Pourtant, cette visite a bien révélé qu’il y a toujours une fracture entre le Nord et le Sud et que l’armée malienne demeure fragile.
Encore une fois, Kidal est une région du Nord, mais il y en a deux autres : Gao et Tombouctou. Toutes les trois forment les deux tiers du territoire national.
À Gao et Tombouctou, il y a certes de l’insécurité, mais l’administration fonctionne. À Gao, nous venons d’organiser la rentrée scolaire nationale. Ce n’est pas le Nord qui veut se rebeller. C’est une fraction des communautés qui se rebelle pour des motifs mal justifiés.

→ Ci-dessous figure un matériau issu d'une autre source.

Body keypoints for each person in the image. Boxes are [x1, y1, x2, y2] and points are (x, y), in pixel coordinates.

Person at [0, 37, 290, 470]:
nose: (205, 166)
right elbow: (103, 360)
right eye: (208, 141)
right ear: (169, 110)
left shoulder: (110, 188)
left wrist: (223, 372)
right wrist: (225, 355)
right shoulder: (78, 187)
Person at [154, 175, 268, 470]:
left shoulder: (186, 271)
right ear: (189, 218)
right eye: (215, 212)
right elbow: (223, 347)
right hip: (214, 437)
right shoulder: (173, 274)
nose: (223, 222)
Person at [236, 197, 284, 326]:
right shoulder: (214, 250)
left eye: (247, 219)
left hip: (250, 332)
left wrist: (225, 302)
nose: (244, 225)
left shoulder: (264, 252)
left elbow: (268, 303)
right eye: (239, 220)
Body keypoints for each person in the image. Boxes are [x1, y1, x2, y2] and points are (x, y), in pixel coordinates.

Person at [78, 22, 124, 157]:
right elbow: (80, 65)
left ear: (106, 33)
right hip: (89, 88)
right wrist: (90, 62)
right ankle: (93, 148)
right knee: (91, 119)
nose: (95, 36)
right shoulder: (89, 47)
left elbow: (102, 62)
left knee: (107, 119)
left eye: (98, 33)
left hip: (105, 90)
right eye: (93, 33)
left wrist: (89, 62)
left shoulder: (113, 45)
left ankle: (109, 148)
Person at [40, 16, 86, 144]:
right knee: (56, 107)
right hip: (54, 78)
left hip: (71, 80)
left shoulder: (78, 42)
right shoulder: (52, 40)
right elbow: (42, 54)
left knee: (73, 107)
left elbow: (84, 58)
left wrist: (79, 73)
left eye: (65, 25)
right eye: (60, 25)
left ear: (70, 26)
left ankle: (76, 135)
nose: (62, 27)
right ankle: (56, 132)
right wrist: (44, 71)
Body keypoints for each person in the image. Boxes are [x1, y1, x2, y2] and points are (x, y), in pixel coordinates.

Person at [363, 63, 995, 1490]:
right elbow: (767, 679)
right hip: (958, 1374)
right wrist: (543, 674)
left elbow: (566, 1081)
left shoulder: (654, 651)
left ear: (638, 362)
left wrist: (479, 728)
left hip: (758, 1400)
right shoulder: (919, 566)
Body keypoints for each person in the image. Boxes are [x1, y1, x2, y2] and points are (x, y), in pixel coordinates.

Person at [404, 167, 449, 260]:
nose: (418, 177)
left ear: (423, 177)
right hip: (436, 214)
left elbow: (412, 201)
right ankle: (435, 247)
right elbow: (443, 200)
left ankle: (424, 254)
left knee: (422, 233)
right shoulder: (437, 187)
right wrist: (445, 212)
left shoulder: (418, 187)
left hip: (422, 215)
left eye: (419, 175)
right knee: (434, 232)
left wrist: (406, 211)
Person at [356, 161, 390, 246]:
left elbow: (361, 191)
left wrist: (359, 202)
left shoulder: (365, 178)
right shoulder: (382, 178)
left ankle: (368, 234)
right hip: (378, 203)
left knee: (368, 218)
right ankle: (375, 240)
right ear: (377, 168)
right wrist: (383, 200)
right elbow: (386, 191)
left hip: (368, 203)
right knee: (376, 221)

Quand on a l’ambition de servir la population comme le prétendent certains groupes rebelles, on ne détruit pas les infrastructures, on ne détruit pas les bâtiments. Aujourd’hui, toutes les destructions du nord ont été commises par les groupes rebelles.

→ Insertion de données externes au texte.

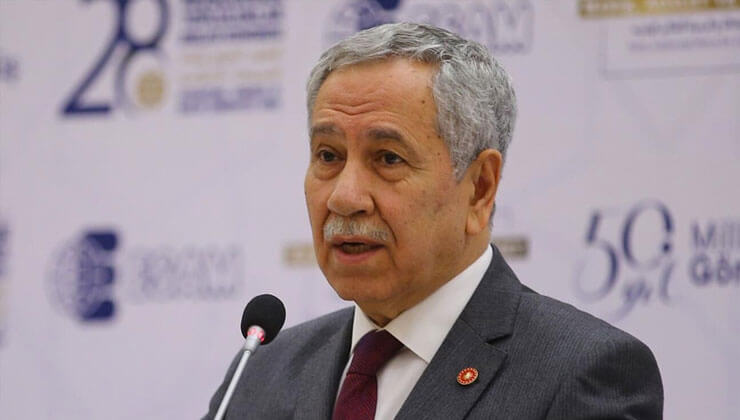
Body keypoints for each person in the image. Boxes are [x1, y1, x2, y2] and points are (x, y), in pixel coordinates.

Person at [204, 22, 663, 419]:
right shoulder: (262, 372)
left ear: (480, 187)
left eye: (388, 158)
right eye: (328, 155)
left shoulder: (581, 374)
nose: (345, 197)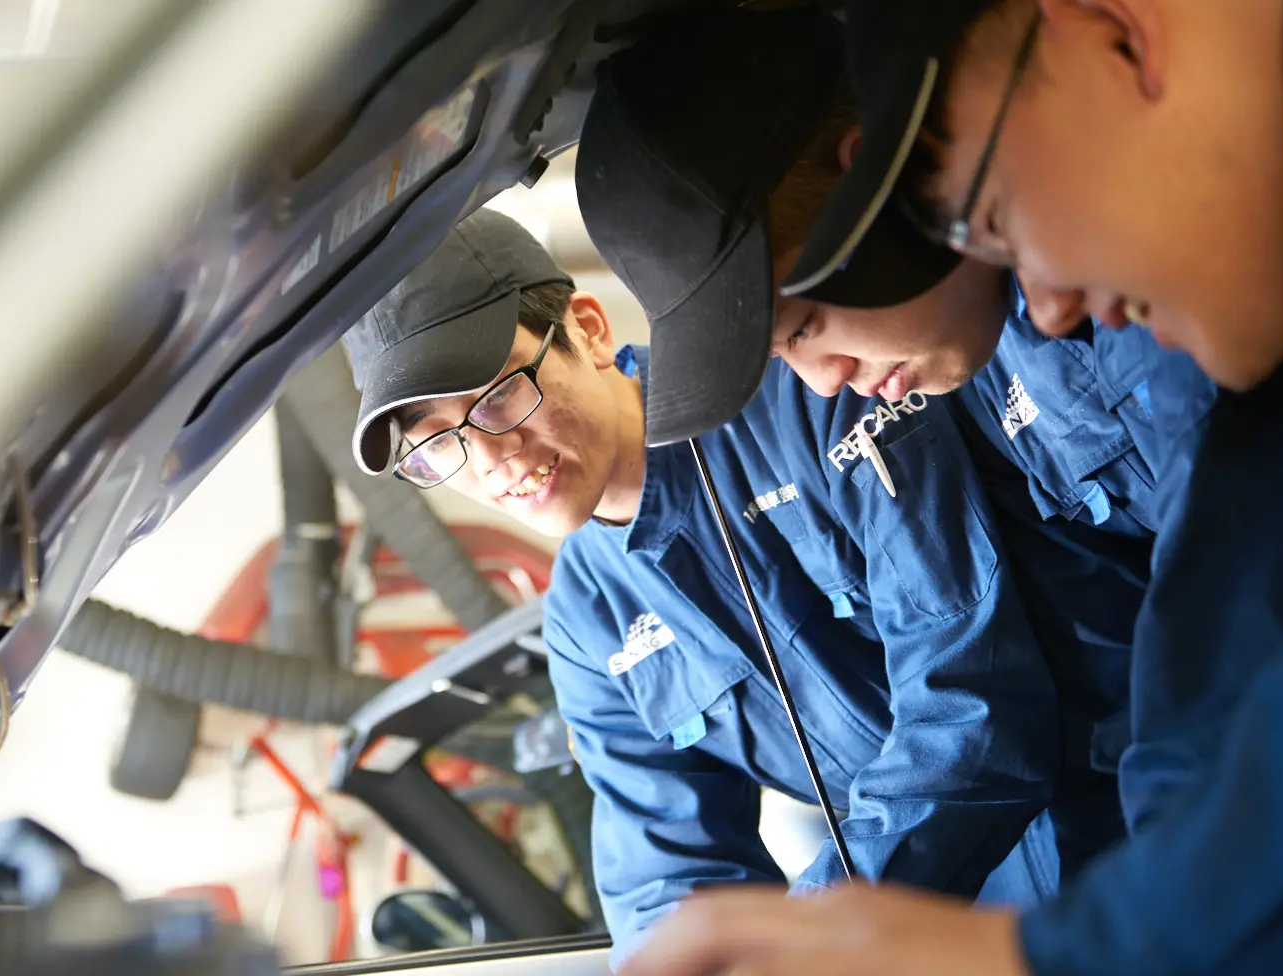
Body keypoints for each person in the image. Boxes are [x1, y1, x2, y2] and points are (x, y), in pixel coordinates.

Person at [342, 7, 1110, 966]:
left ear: (582, 326)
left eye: (497, 400)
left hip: (1115, 849)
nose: (487, 461)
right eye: (436, 450)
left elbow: (973, 697)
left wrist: (813, 931)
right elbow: (665, 874)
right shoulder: (589, 619)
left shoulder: (813, 375)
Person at [617, 1, 1283, 973]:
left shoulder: (1167, 292)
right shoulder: (977, 389)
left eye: (979, 211)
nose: (1053, 301)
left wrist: (1057, 947)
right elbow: (1185, 695)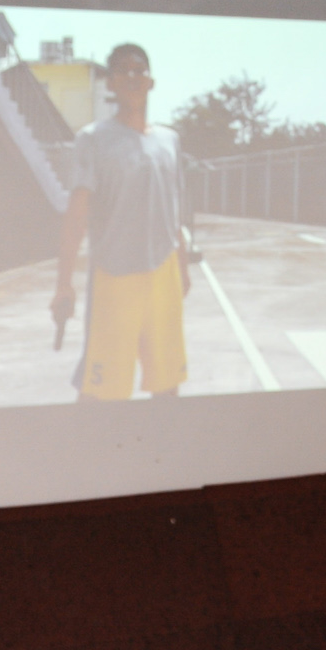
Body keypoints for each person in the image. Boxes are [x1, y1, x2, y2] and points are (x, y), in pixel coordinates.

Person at [51, 43, 190, 401]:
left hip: (164, 272)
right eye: (123, 70)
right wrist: (63, 283)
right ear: (110, 83)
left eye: (139, 70)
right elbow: (76, 215)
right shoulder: (93, 138)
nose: (132, 76)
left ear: (151, 81)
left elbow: (174, 209)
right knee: (101, 393)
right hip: (114, 275)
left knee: (168, 385)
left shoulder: (169, 140)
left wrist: (183, 266)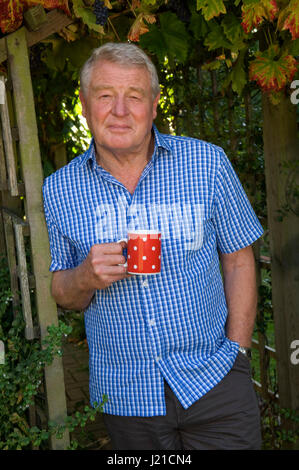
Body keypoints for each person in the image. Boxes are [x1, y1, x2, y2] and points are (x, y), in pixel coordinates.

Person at [42, 42, 264, 450]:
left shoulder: (207, 163)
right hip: (126, 396)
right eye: (106, 96)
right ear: (86, 103)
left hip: (215, 381)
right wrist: (85, 276)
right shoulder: (59, 189)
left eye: (135, 96)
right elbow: (61, 290)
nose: (120, 111)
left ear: (156, 103)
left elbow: (238, 259)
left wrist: (238, 353)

Ils ont plus détruit que les groupes terroristes. On peut se demander quelle est la motivation réelle de ces gens ? Il est temps qu’ils se ravisent et qu’ils intègrent la République, au service des populations qu’ils prétendent défendre.
Certes, l’État est fragile, l’armée est fragile. Pourtant, je reste intimement persuadé qu’une écrasante majorité des populations du Nord, et une écrasante majorité de la communauté tamasheq (les Touaregs), dont on parle le plus, est en faveur d’un Mali indivisible. Mais nous devons tenir compte des aspirations légitimes et de la volonté des uns et des autres d’exprimer leur culture et leurs différences, qui constituent une richesse pour notre pays. Nous devons dégager les marges de manœuvre, le pouvoir et les ressources nécessaires pour que chacun puisse se développer par ses propres moyens au sein de cet ensemble national.
Entre l’opération Barkhane, la MINUSMA, le FMI, l’EUTM…, le Mali ressemble à un pays sous tutelle. Y a-t-il d’autres solutions ?
Quand un pays a des difficultés, il a besoin d’être aidé. Avoir l’assistance de la communauté internationale n’est pas un problème en soi. Mais avoir la volonté de nous en sortir pour que demain nous n’ayons pas besoin d’être assistés et que nous puissions assister d’autres pays, c’est ce qu’il faut demander aux Maliens. Seuls les Maliens peuvent apporter cette réponse. Toutes les nations à un moment ou à un autre ont été assistées : la France a eu besoin d’assistance massive lors de la Seconde Guerre mondiale et au lendemain de celle-ci, dont celle des Africains et des Maliens. Donc aujourd’hui il ne s’agit pas de refuser cette assistance mais de s’en servir pour construire notre propre histoire pour nos enfants et petits-enfants.